++++ Extracted records ++++
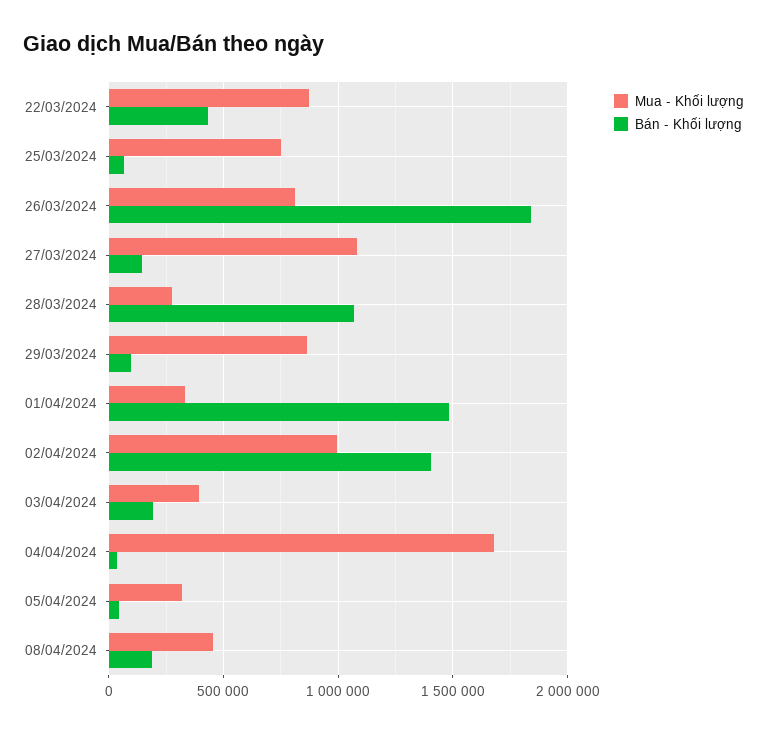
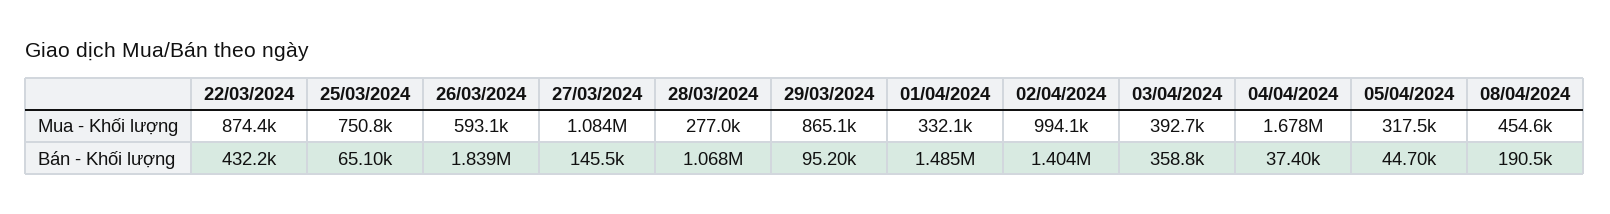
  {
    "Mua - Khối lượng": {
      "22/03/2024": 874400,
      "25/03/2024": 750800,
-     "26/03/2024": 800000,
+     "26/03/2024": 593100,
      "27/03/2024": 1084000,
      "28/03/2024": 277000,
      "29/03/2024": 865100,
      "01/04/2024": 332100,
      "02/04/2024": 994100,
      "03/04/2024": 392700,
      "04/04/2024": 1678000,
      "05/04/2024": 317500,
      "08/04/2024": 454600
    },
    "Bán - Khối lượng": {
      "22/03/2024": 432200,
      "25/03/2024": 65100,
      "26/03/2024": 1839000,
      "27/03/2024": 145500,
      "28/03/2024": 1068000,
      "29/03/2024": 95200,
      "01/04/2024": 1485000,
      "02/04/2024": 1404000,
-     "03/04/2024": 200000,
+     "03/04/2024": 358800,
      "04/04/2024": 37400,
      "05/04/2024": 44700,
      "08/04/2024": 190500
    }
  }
++++
All of the entries above need to be repeated exactly, minus the pictures.

Expected answer »
  {
    "Mua - Khối lượng": {
      "22/03/2024": 874400,
      "25/03/2024": 750800,
-     "26/03/2024": 800000,
+     "26/03/2024": 593100,
      "27/03/2024": 1084000,
      "28/03/2024": 277000,
      "29/03/2024": 865100,
      "01/04/2024": 332100,
      "02/04/2024": 994100,
      "03/04/2024": 392700,
      "04/04/2024": 1678000,
      "05/04/2024": 317500,
      "08/04/2024": 454600
    },
    "Bán - Khối lượng": {
      "22/03/2024": 432200,
      "25/03/2024": 65100,
      "26/03/2024": 1839000,
      "27/03/2024": 145500,
      "28/03/2024": 1068000,
      "29/03/2024": 95200,
      "01/04/2024": 1485000,
      "02/04/2024": 1404000,
-     "03/04/2024": 200000,
+     "03/04/2024": 358800,
      "04/04/2024": 37400,
      "05/04/2024": 44700,
      "08/04/2024": 190500
    }
  }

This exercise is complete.